Byrne nodded. “Yeah. It was something called Mondini dysplasia. Genetic disorder.”

Jessica’s mind turned to Sophie, dancing around the living room to some song on Sesame Street. Or the way Sophie would sing at the top of her lungs amid the bubbles in the tub. Like her mother, Sophie couldn’t tow a tune with a tractor, but she was earnest in the attempt. Jessica thought about her bright, healthy, beautiful little girl and considered how lucky she was.

They both fell silent. Byrne ran the wipers, the defroster. The windshield began to clear. The girls had yet not arrived at the corner. Traffic on Poplar was beginning to thicken.

“I watched her once,” Byrne said, sounding a little melancholy, as if he had not spoken of his daughter to anyone in a while. The longing was obvious. “I was supposed to pick her up at her deaf school, and I was a little early. So I pulled over to the side of the street to grab a smoke, read the paper.

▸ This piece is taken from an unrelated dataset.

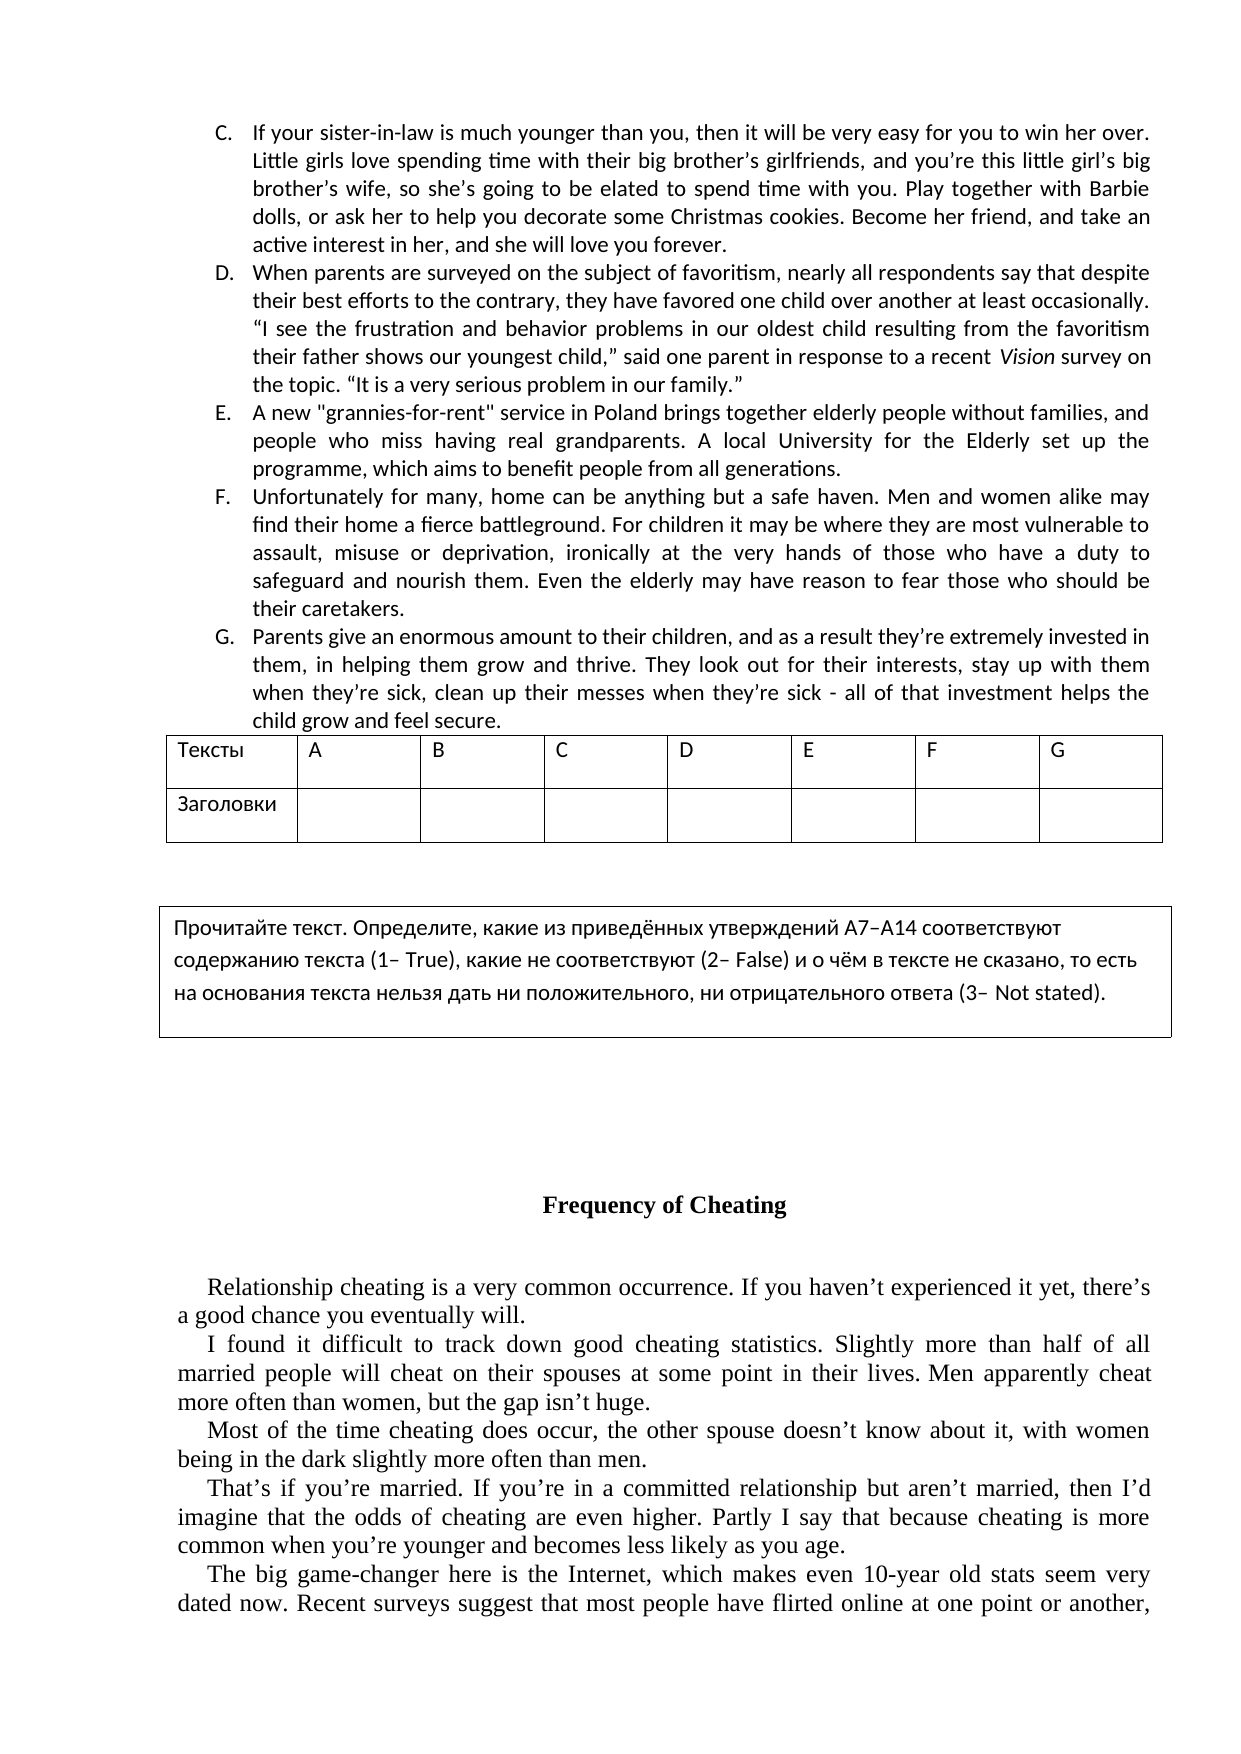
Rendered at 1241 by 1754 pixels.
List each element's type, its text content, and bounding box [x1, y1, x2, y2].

“Anyway, I see this group of kids on the corner, maybe seven or eight of them. They’re twelve, thirteen years old. I’m not really paying them any mind. They’re all dressed like homeless people, right? Baggy pants, big shirts hanging out, untied sneakers. Suddenly I see Colleen standing there, leaning against the building, and it’s like I don’t know her. Like she’s some kid who kind of resembles Colleen.